PAGE TEXT Start Marker

This is an archive of the discontinued LLVM Phabricator instance.

Expose callbacks for encoding of types/attributes
ClosedPublic

Authored by mfrancio on Jun 20 2023, 3:33 PM.

Details

Summary

[mlir] Expose a mechanism to provide a callback for encoding types and attributes in MLIR bytecode.

Two callbacks are exposed, respectively, to the BytecodeWriterConfig and to the ParserConfig. At bytecode parsing/printing, clients have the ability to specify a callback to be used to optionally read/write the encoding. On failure, fallback path will execute the default parsers and printers for the dialect.

Testing shows how to leverage this functionality to support back-deployment and backward-compatibility usecases when roundtripping to bytecode a client dialect with type/attributes dependencies on upstream.

Diff Detail

Event Timeline

mfrancio created this revision.Jun 20 2023, 3:33 PM
Herald added a project: Restricted Project. · View Herald TranscriptJun 20 2023, 3:33 PM
mfrancio requested review of this revision.Jun 20 2023, 3:33 PM
rriddle requested changes to this revision.Jun 20 2023, 3:37 PM

I'm not sure I understand the rationale here. This looks like a very awkward side band, and quite invasive. I don't see why we'd want to open up the bytecode for arbitrary encodings, this should be driven solely by the dialect itself.

This revision now requires changes to proceed.Jun 20 2023, 3:37 PM
mehdi_amini added inline comments.Jun 20 2023, 3:43 PM
mlir/include/mlir/Bytecode/BytecodeWriter.h
63

Seems like not natural to me as an API to anchor this to the dialect, that seems a bit arbitrary to me.

When we talked about it I was thinking something more flat and simpler:

void addOverrideCallback(std::function<bool(Type)> callback) {
}
Smallvector<std::function<bool(Type)>> typeOverrideCallbacks;

And the writer would do:

// First try to process the given type with the provided override
for (auto &callback : typeOverrideCallbacks)

PAGE TEXT End Marker

- _WORK TASK A_: List every distinct clock time that appears in the Phabricator page.
- _WORK TASK B_: From the Phabricator page, pull out the passage starting at "void addOverrideCallback(std::function<bool(Type)> callback)" and ending at "(auto &callback : typeOverrideCallbacks)".

SUPPLIED DATA Start Marker

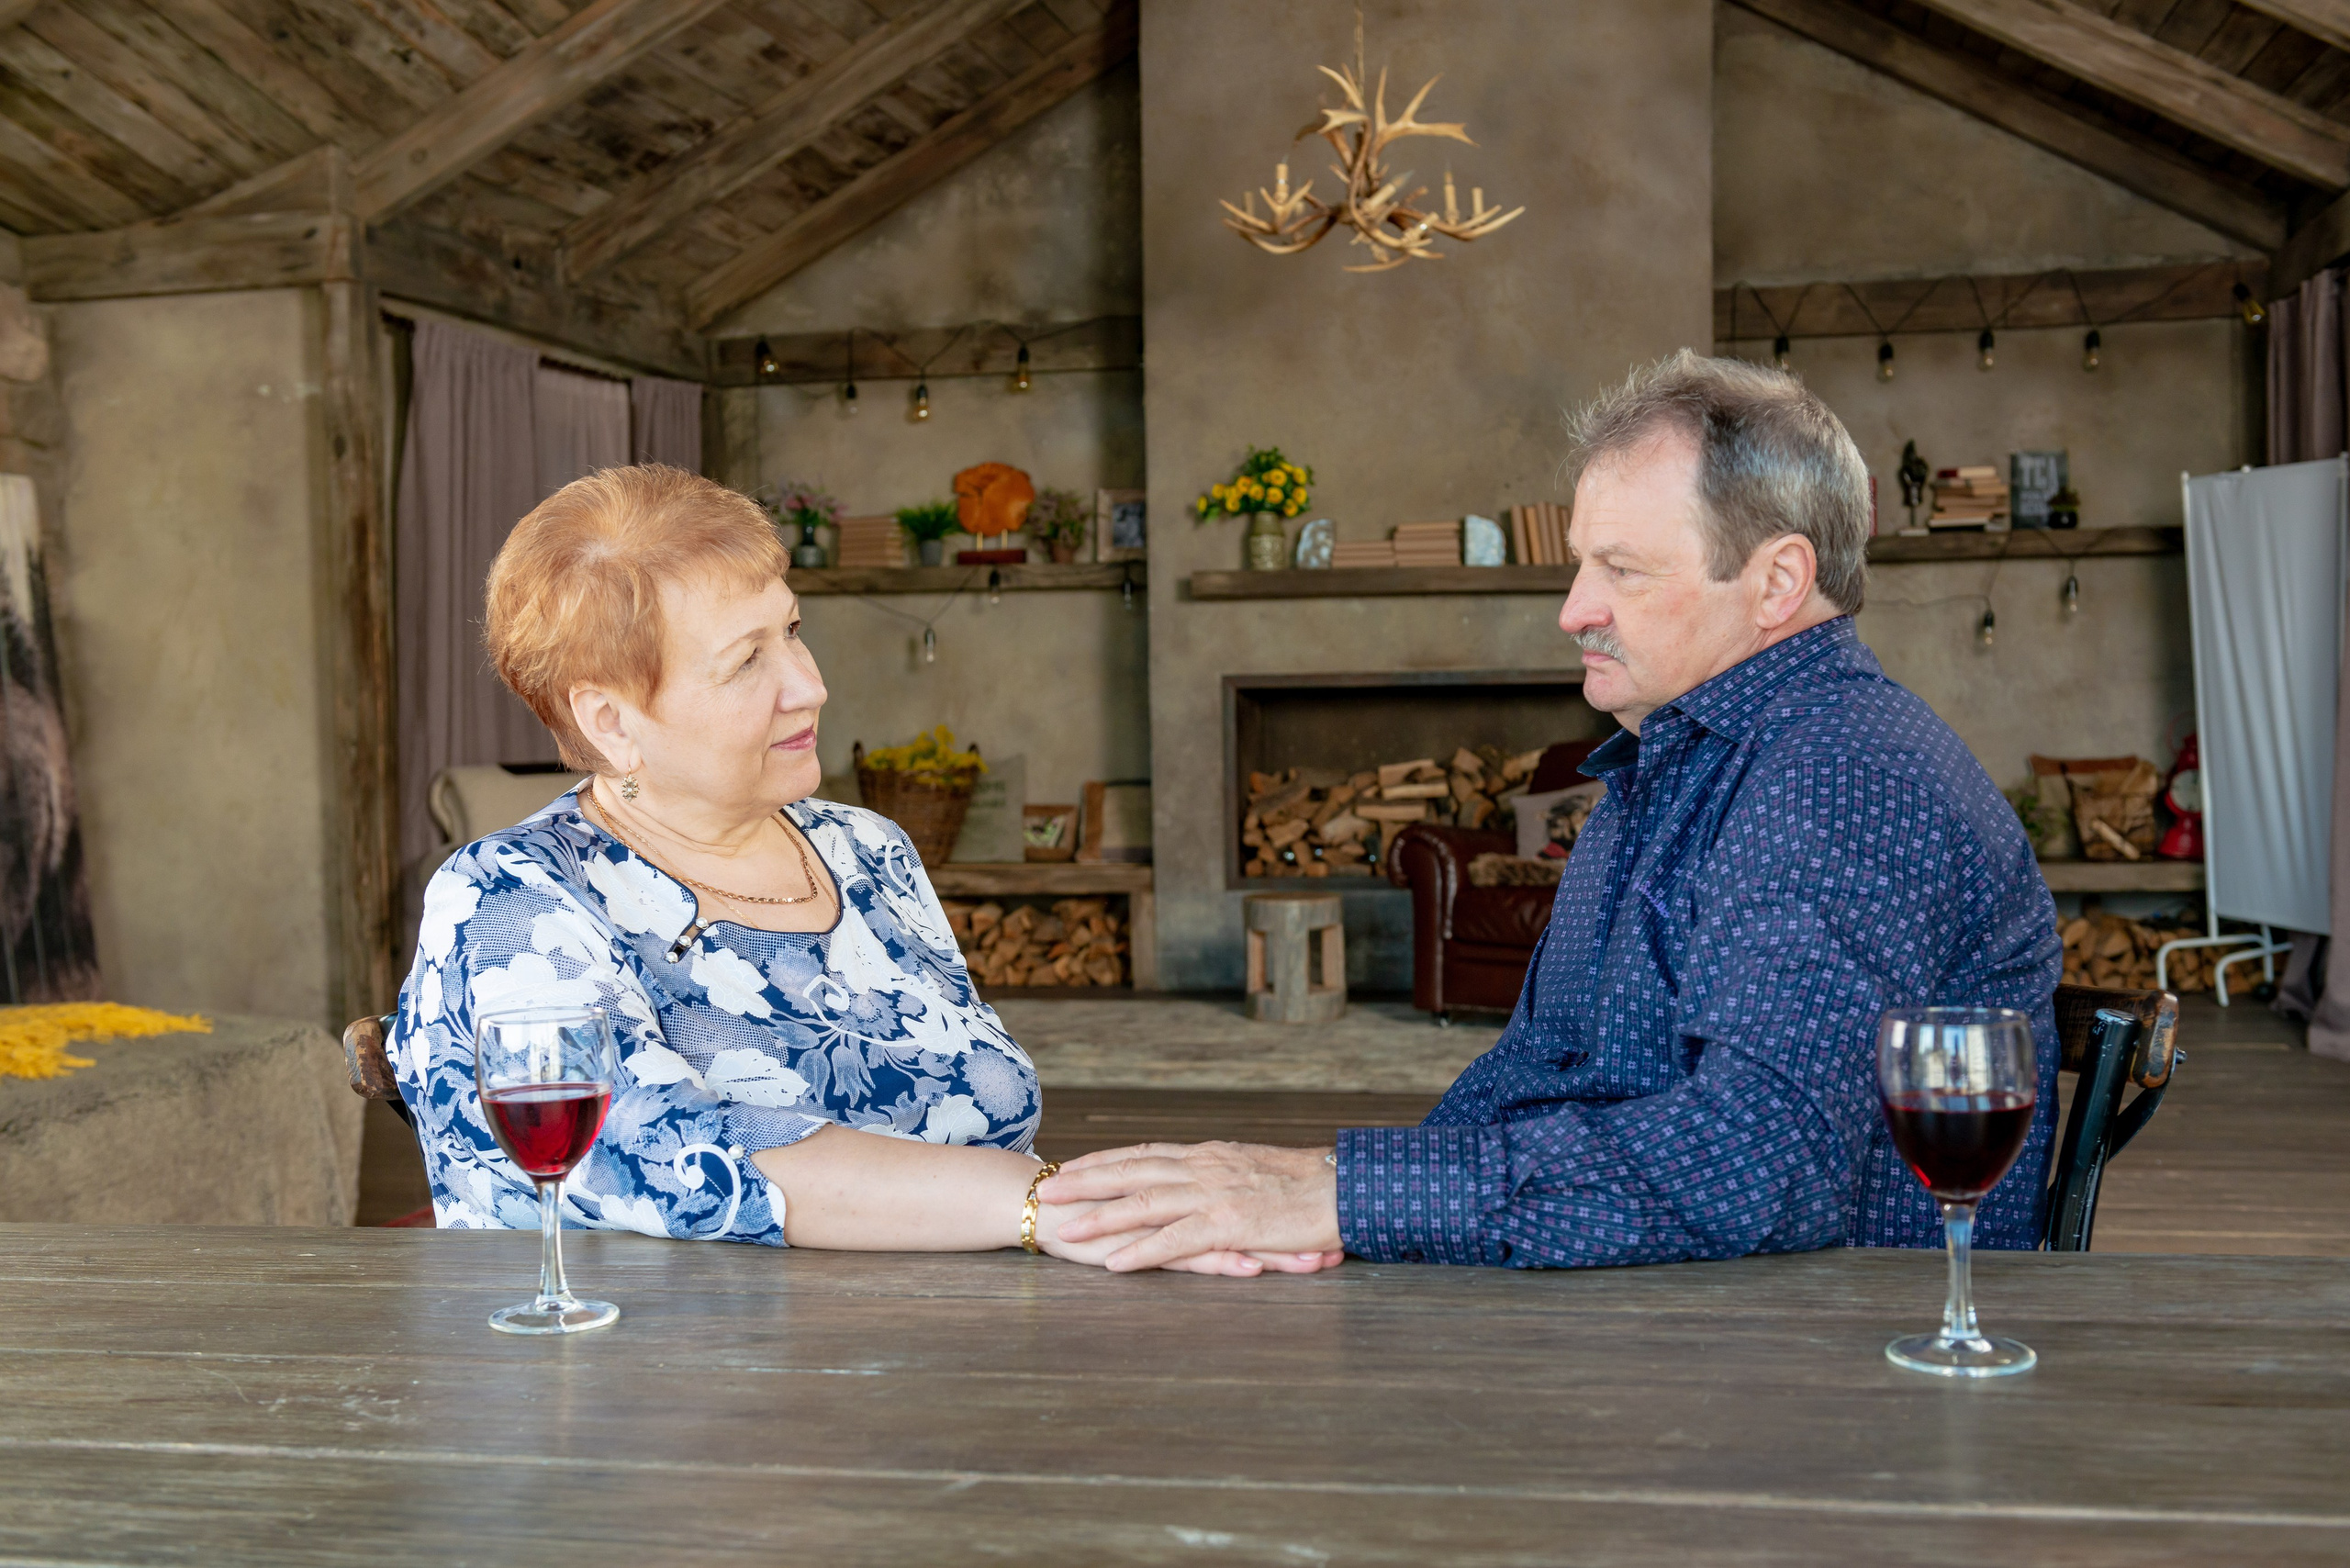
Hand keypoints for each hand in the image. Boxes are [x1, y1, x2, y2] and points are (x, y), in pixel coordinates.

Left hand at [1039, 1141, 1343, 1272]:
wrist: (1349, 1186)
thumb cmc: (1314, 1184)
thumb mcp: (1262, 1170)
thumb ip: (1230, 1175)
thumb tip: (1211, 1179)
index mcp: (1212, 1155)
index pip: (1147, 1153)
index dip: (1108, 1160)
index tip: (1075, 1164)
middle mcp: (1206, 1168)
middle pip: (1134, 1169)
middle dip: (1087, 1178)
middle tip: (1049, 1185)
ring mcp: (1216, 1195)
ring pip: (1145, 1202)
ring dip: (1102, 1215)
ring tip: (1066, 1227)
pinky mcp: (1231, 1224)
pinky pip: (1177, 1240)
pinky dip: (1143, 1251)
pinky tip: (1116, 1264)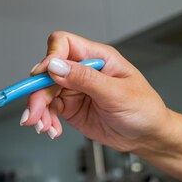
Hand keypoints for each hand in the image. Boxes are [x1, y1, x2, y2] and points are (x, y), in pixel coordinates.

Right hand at [22, 31, 170, 153]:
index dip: (49, 59)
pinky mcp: (69, 107)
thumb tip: (56, 66)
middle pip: (47, 73)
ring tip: (43, 127)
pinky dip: (45, 120)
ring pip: (43, 93)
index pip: (63, 45)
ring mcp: (73, 89)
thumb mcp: (117, 93)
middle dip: (37, 94)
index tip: (41, 77)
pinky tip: (52, 130)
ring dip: (38, 110)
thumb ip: (85, 78)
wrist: (147, 136)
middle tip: (35, 114)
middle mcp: (82, 70)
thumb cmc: (143, 109)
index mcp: (97, 57)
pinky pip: (48, 109)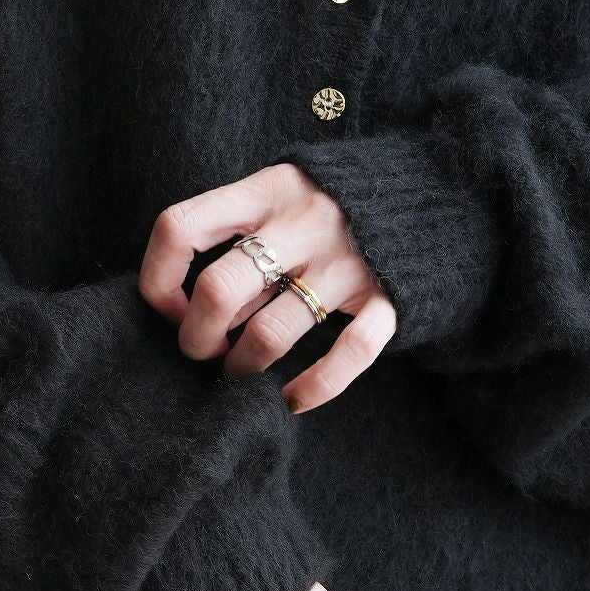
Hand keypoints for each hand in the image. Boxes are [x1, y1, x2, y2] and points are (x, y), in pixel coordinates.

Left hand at [138, 163, 396, 412]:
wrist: (430, 194)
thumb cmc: (335, 202)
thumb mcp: (282, 191)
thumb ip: (240, 228)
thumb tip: (187, 300)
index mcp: (267, 190)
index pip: (179, 229)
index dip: (159, 280)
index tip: (171, 309)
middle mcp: (303, 223)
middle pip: (218, 290)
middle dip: (196, 337)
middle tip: (202, 351)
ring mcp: (347, 263)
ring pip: (271, 332)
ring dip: (243, 366)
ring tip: (240, 371)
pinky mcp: (389, 298)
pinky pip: (349, 353)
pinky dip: (314, 388)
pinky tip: (293, 400)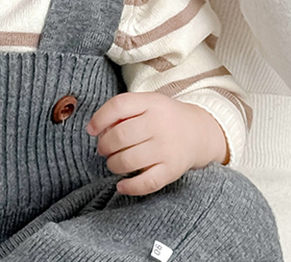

SUPPLIED DATA End Marker

- _TASK RESPONSE A_: 3:33 PM, 3:37 PM, 3:43 PM

- _TASK RESPONSE B_:
void addOverrideCallback(std::function<bool(Type)> callback) {
}
Smallvector<std::function<bool(Type)>> typeOverrideCallbacks;

And the writer would do:

// First try to process the given type with the provided override
for (auto &callback : typeOverrideCallbacks)